Critical thinking is not for everyone? (Enneagrams)

Recently at work we had to take Enneagram tests, followed by a three week course on the subject, in three weekly two hour meetings, given to us by an expert.

My view of those personality tests:

  1. If you force people to answer leading questions that pigeonhole them into a bunch of set categories, you will get results that look similar to the categories involved.
  2. The rest of it does not follow logically, or psychologically, or scientifically, and is not based on a foundation that’s in any way rational.

To clarify, there are nine personality types, and apparently I am a reformer, type one. But each type has (to avoid their jargon) an unhappy path and a happy path. In other words each type can be in a healthy or unhealthy state, and in that state, they take on the characteristics of another personality type. However, we were given explanations neither for how these arbitrary major types are selected, nor how their preset paths to the healthy and unhealthy states work. That is, the arbitrarily selected personality types take on preset characteristics of other arbitrary personality types, and this has no foundation in… well anything really.

Can you guess why these explanations were not given? (Bait and switch, baby!) Of course, it’s because the enneagrams are based on pseudoscience. Why does each type have preset paths to another type? This is where the pseudoscience comes in. You can find a decent explanation here. It’s also clear that other skeptics have a similar view to me. See this skeptics stack exchange question. It happens to be about the same test that we took at work. There’s no answer posted, but the view of skeptics is clear from the comments.
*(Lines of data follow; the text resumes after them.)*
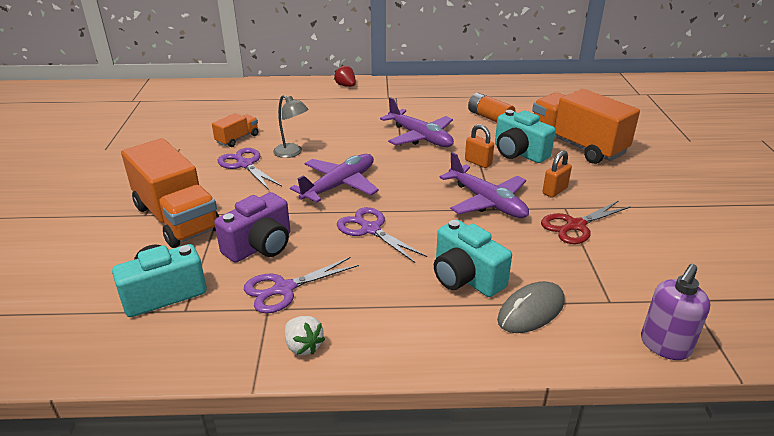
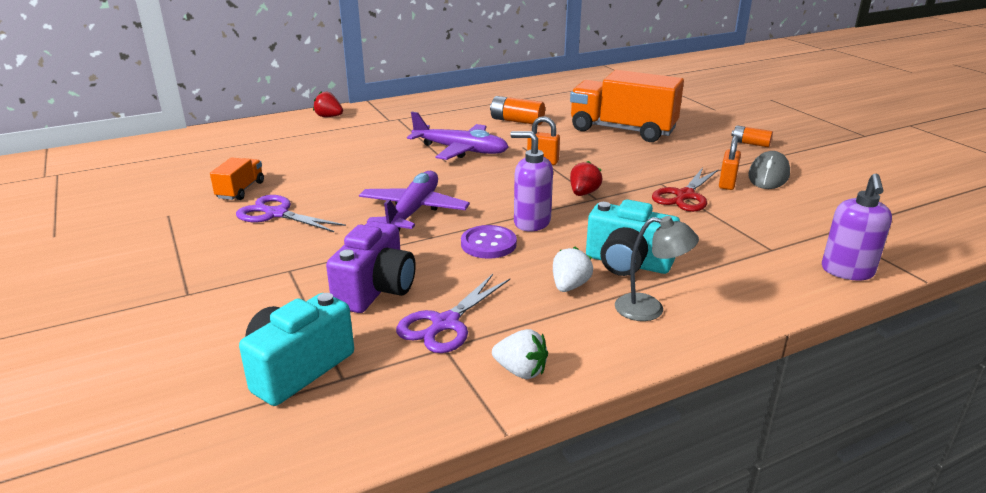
camera: 25 degrees left, 5 degrees down
(177, 218) = (237, 287): orange truck -> none
(292, 153) = (326, 191): grey lamp -> grey lamp (650, 309)
(370, 229) = (488, 244): purple scissors -> purple button
(401, 285) = (569, 286): none -> white strawberry
(420, 218) = (531, 222): none -> purple soap dispenser
(486, 201) = (583, 193): purple plane -> red strawberry
(519, 153) = (574, 146): turquoise camera -> none
(531, 311) = (713, 275): grey mouse -> grey mouse (768, 175)
(554, 191) = (638, 171): orange padlock -> orange padlock (727, 183)
(692, 185) = (750, 143): none -> orange battery

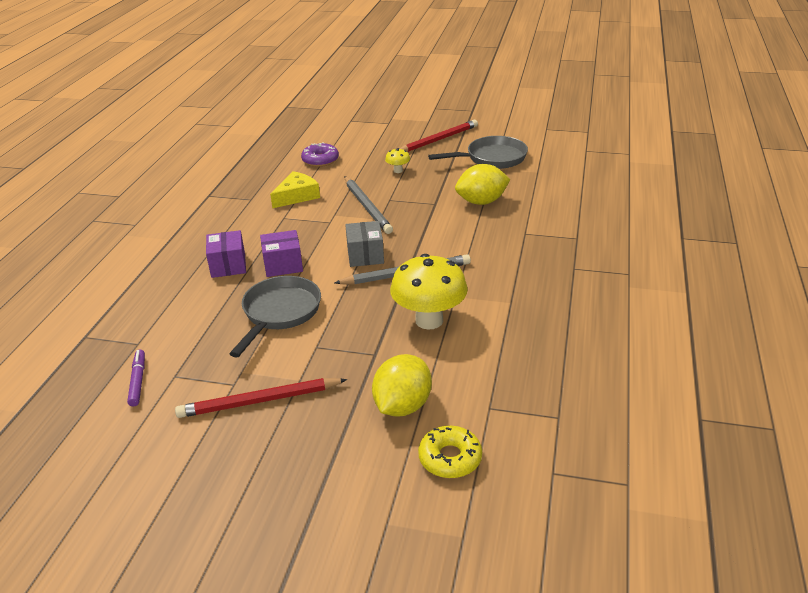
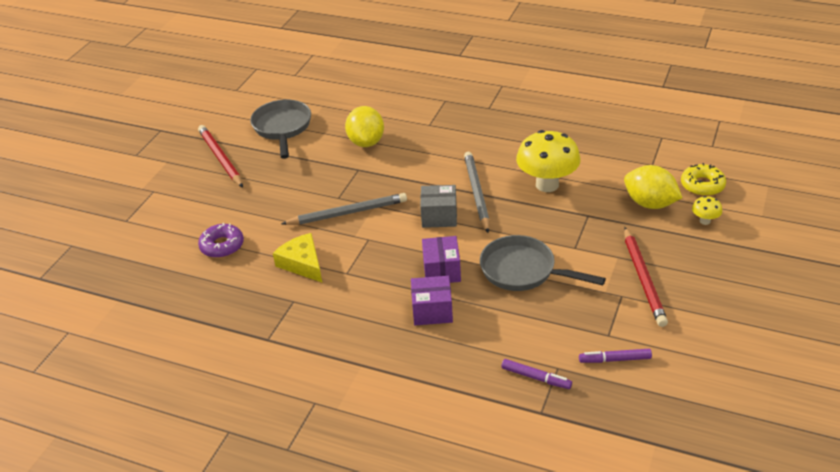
camera: 80 degrees left, 5 degrees up
(128, 331) = (536, 377): none -> purple marker
(398, 171) = (278, 189): yellow mushroom -> yellow mushroom (705, 221)

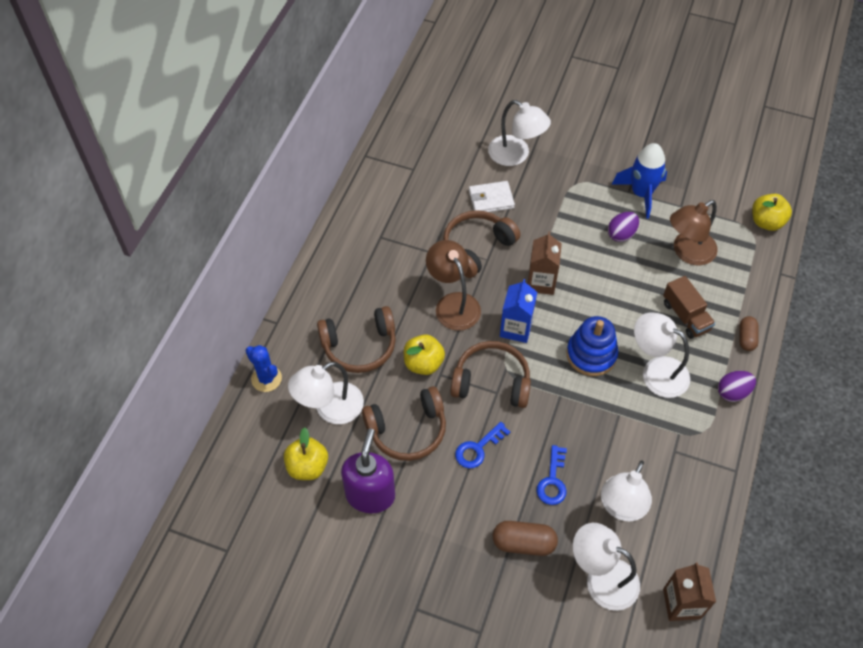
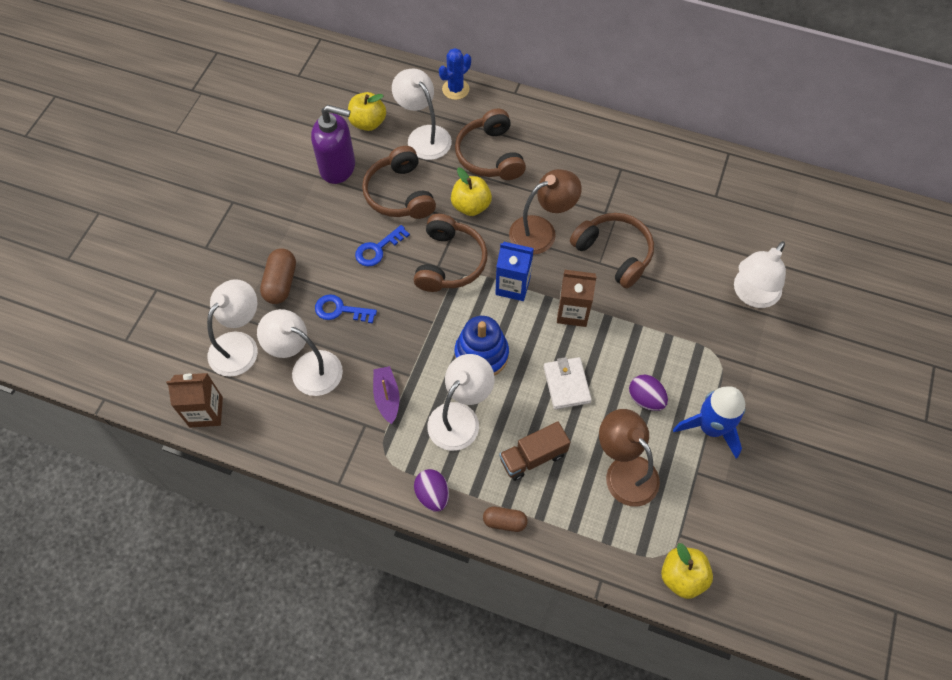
camera: 90 degrees right, 5 degrees up
(478, 448) = (378, 249): blue key -> blue key turned 90 degrees counterclockwise
(491, 199) = (682, 268): white wallet -> white wallet (566, 384)
(644, 433) = (387, 397): none -> purple boat

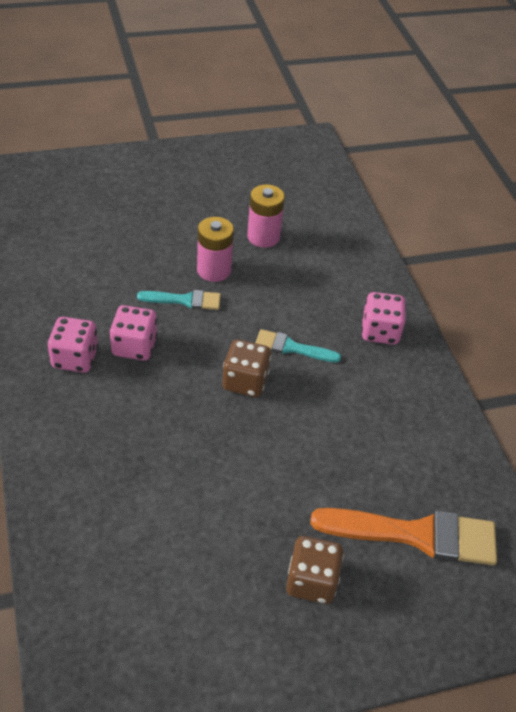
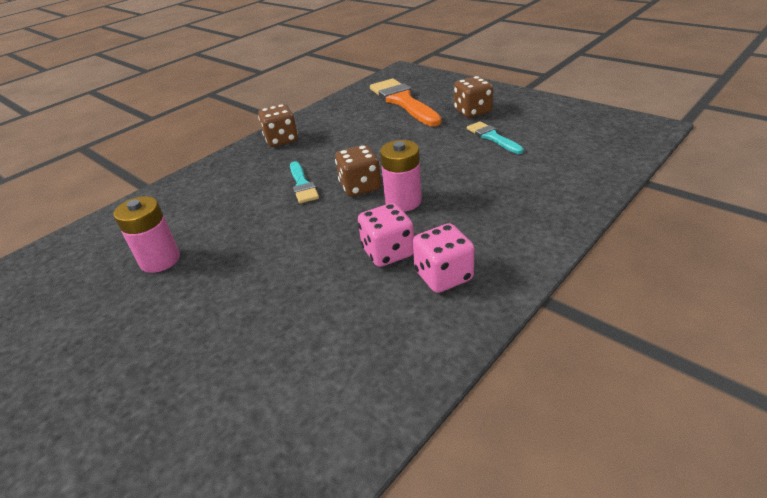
camera: 115 degrees left, 10 degrees down
(185, 300) = (299, 257): turquoise brush -> turquoise brush (492, 137)
(214, 270) = (238, 263): pink battery -> pink battery (403, 201)
(380, 331) = (248, 162): pink dice -> none
(410, 374) = (281, 140): none -> brown dice

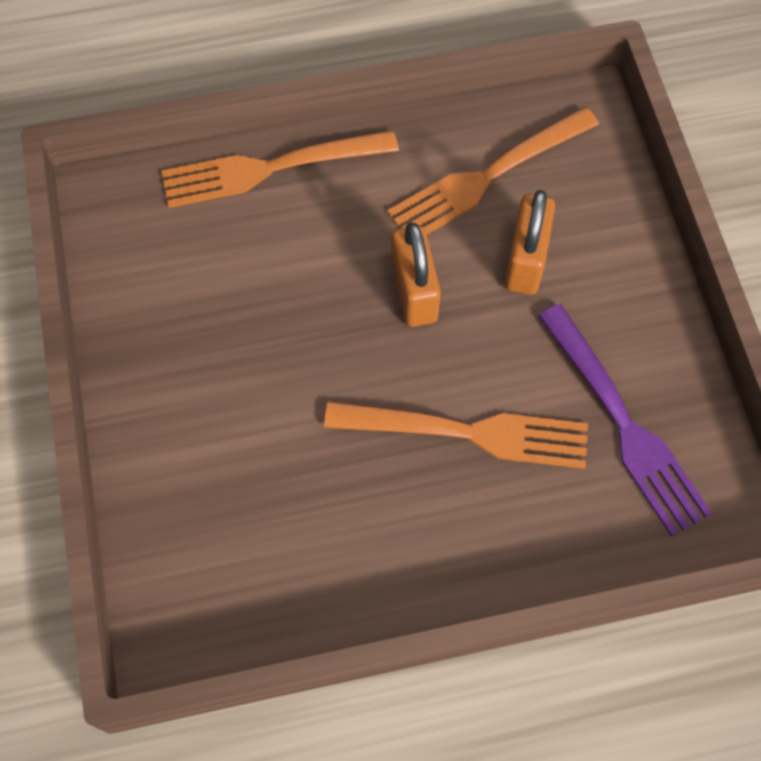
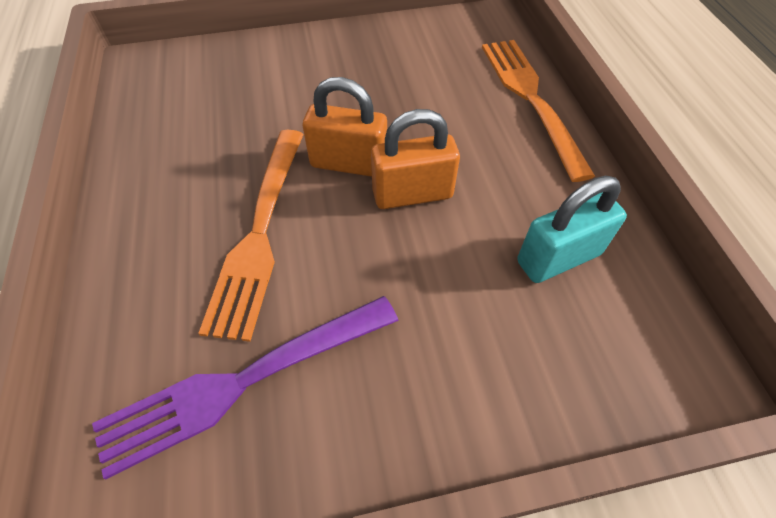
camera: 90 degrees right, 10 degrees down
(487, 177) = (558, 258): orange fork -> turquoise padlock
(525, 260) = (455, 290): orange padlock -> orange padlock (348, 163)

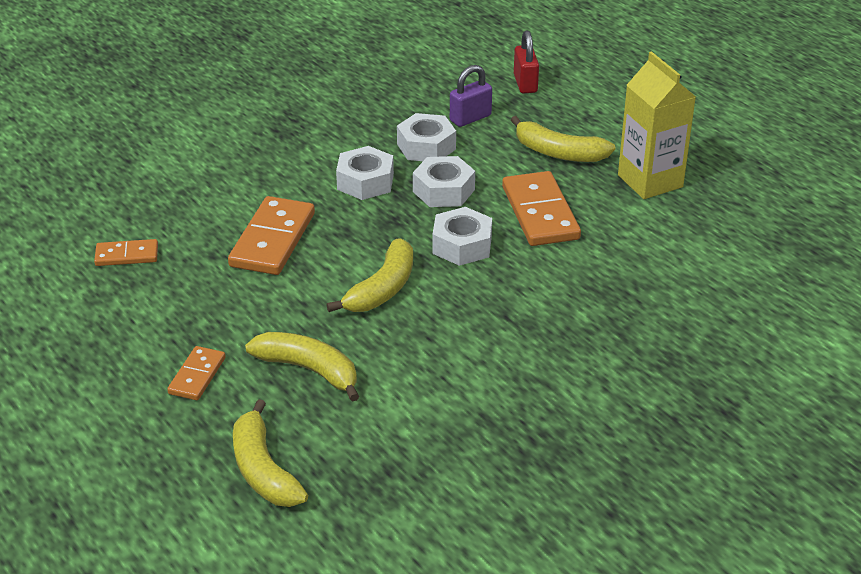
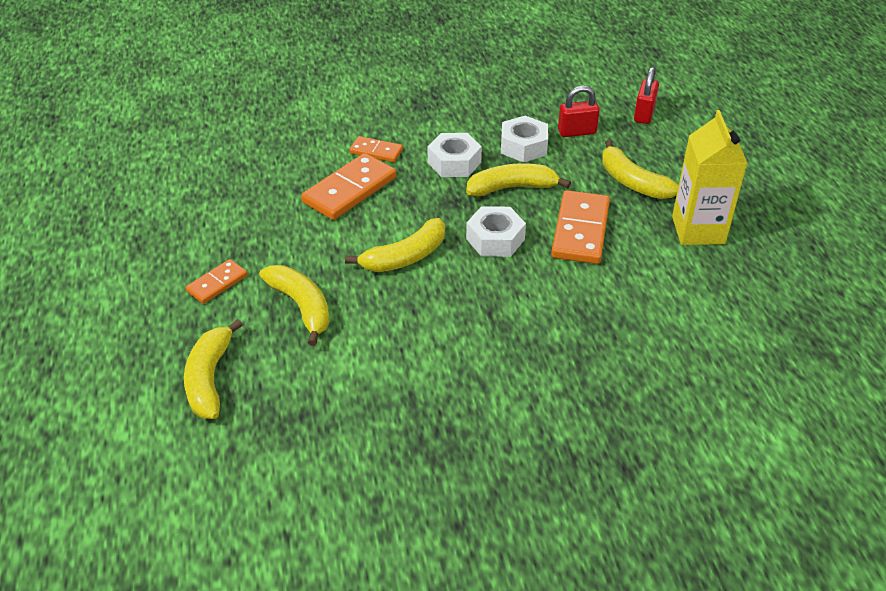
camera: 25 degrees right, 5 degrees up
(127, 255) = (236, 171): orange domino -> orange domino (376, 151)
(443, 190) = (512, 188): white nut -> yellow banana
(470, 118) = (577, 132): purple padlock -> red padlock

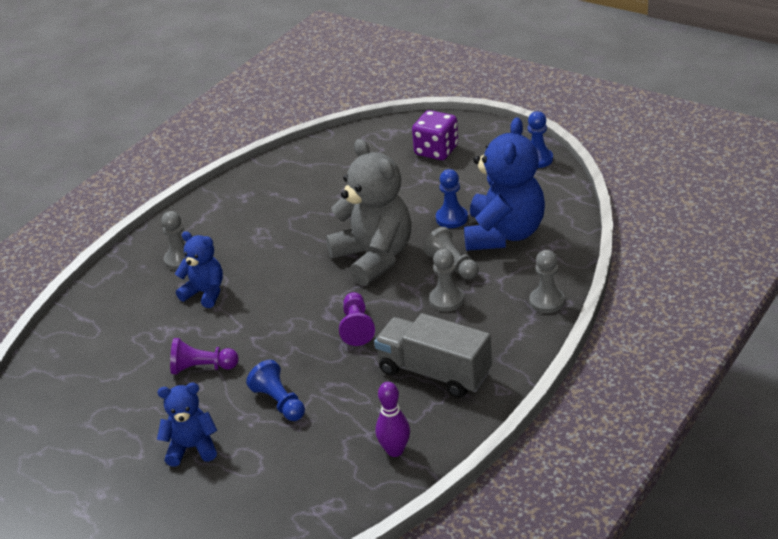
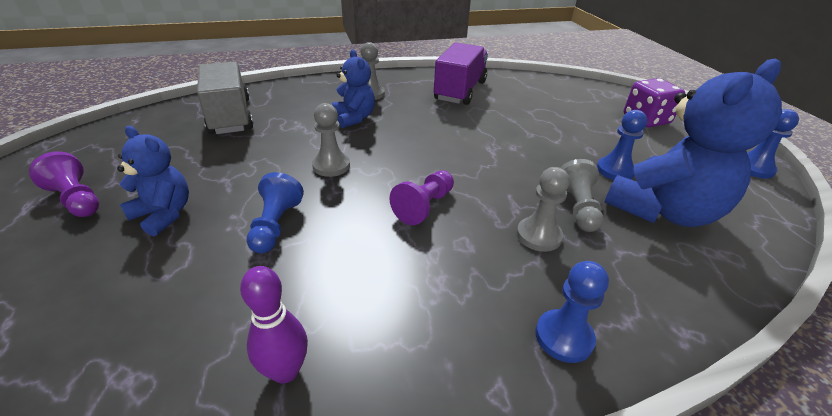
camera: 35 degrees right, 0 degrees up
(202, 368) = (273, 161): purple pawn -> purple pawn (76, 199)
(256, 207) = (460, 91): none -> purple truck
(374, 257) = (508, 162): grey teddy bear -> none
(434, 372) = (443, 304): grey truck -> grey truck (230, 116)
(508, 346) = (564, 337): none -> blue pawn
(547, 301) = (666, 314): grey pawn -> grey pawn (331, 166)

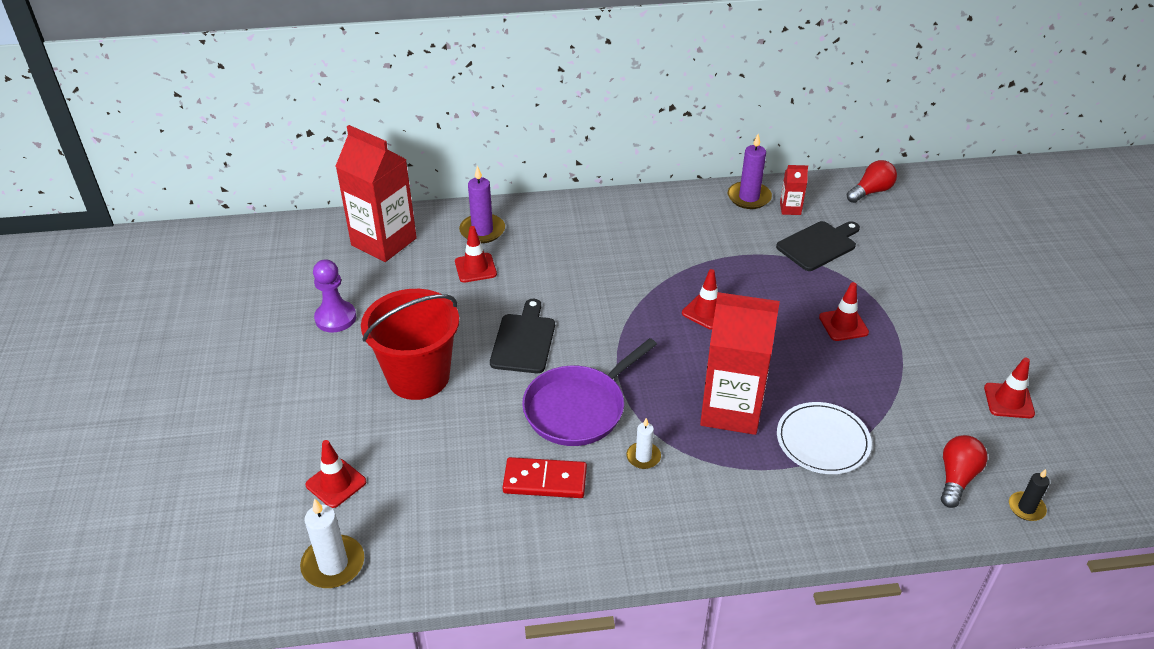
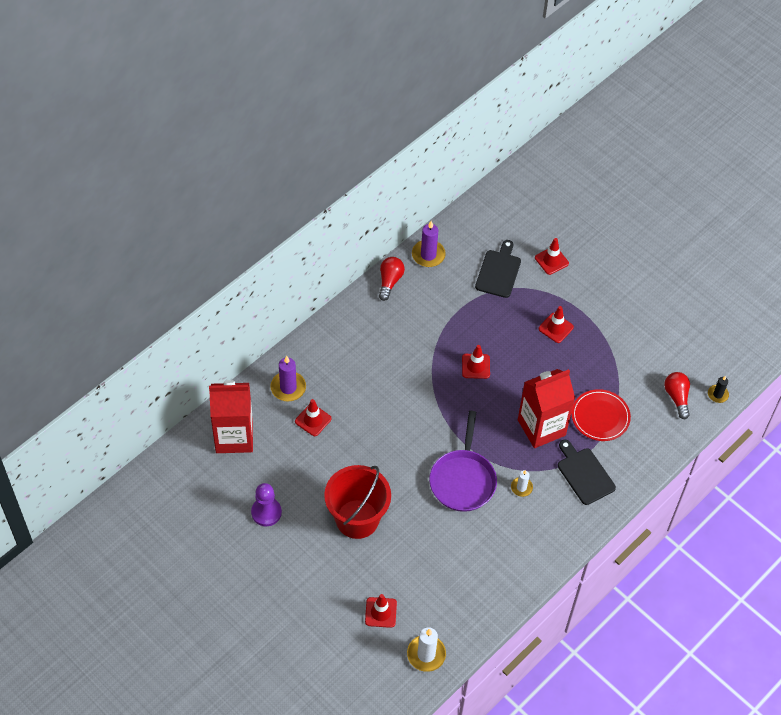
camera: 40 degrees left, 15 degrees up
(523, 340) = (392, 455): black cutting board -> black cutting board (584, 474)
(545, 481) = (485, 536): red domino -> none
(790, 209) = (460, 250): red carton -> none
(822, 440) = (600, 416): white plate -> red plate
(871, 192) = (496, 204): red light bulb -> red light bulb (390, 281)
(1008, 401) = (671, 329): red traffic cone -> red traffic cone (551, 260)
Here is an excerpt from the first link above, illustrating the rationale behind the way the personality types relate and the selection of the preset types that they take on under healthy and unhealthy states:

An enneagram is, literally, a drawing with nine lines. Figuratively, however, the enneagram is a New Age mandala, a mystical gateway to personality typing. The drawing is based upon a belief in the mystical properties of the numbers7 and 3.* It consists of a circle with nine equidistant points on the circumference. The points are connected by two figures: one connects the number 1 to 4 to 2 to 8 to 5 to 7 and back to 1; the other connects 3, 6 and 9. The 142857 sequence is based on the fact that dividing 7 into 1 yields an infinite repetition of the sequence 142857. In fact, dividing 7 into any whole number not a multiple of 7 will yield the infinite repetition of the sequence 142857. Also, 142857 x 7 = 999999. And of course 1 divided by 3 yields an infinite sequence of threes. The triangle joining points 3, 6 and 9 links all the numbers on the circle divisible by 3. To ascribe metaphysical or mystical significance to the properties of numbers is mere superstition and a throwback to an earlier time in human history when ignorance was considered a point of view (apologies to “Dilbert” and Scott Adams).

As you can see, the pseudoscience behind the enneagrams is numerology. Just because there is some mathematical relationship between a bunch of numbers when you divide them by each other does not mean that personality types assigned to those numbers have characteristics of those numbers. Numeral systems are in any case simply a representation of numbers that people came up with. In other words, an abstraction, a map to represent real concrete things. Any “mysterious relationship” between numbers is simply a quirk of the numeral system itself. Would a numeral system other than base 10 yield the same “mysterious” relationships between numbers? I don’t think so… But to apply other things, in this case types of personality… to those numbers, and read something into that… well that’s just silly.

If you go ahead and read the Skeptic’s Dictionary link above, it should be clear that it’s all nonsense. Enneagrams may have some merit, because once you force people to answer questions that put them into a broad category, the category will apply to them… somewhat. But the rest of it is pure bullshit. The reports read like a bunch of Barnum statements which could apply to anybody. Primed to credulously accept them because the broad categories seem applicable, people who take the test then buy into it without really noticing.

And yet, nobody else in the office has my view. I wouldn’t rate myself as much above average a critical thinker. But everybody else in the office seem to have approached the subject very credulously indeed. (Unless of course some kept their skeptocism to themselves.) I don’t believe Enneagrams are harmful because the vague, general descriptions in the reports based on them do contain things that apply to everybody, so by following them when dealing with others, we may accidentally consider their thoughts and feelings. So it could do some good… by accident. The person running the coaching I was part of was quite obsessed with it and did seem to help people, but I have seen such zeal before, in others obsessed with other personality tests, as well as religion, 12 step programs, astrology, and psychics. The placebo effect is real.

To be fair, I did keep an open mind. But open does not mean that I accept claims without checking them out. And the claims made by Enneagrams do not check out. Of course nobody who buys into Enneagrams will read this and accept my conclusion. I am, after all, being critical, and a true believer will likely deduce that I am just doing what a type one does in writing this, thus everything written here can be dismissed as exactly what a reformer would write. More broadly, they could probably write off every skeptic as being a reformer too.

2 thoughts on “Critical thinking is not for everyone? (Enneagrams)

    1. Employers love it too. They can put people into nice little pigeonholes and explain away when people respond to being treated like shit as them being on the negative path of their personality rather than face the fact that they treat people like shit.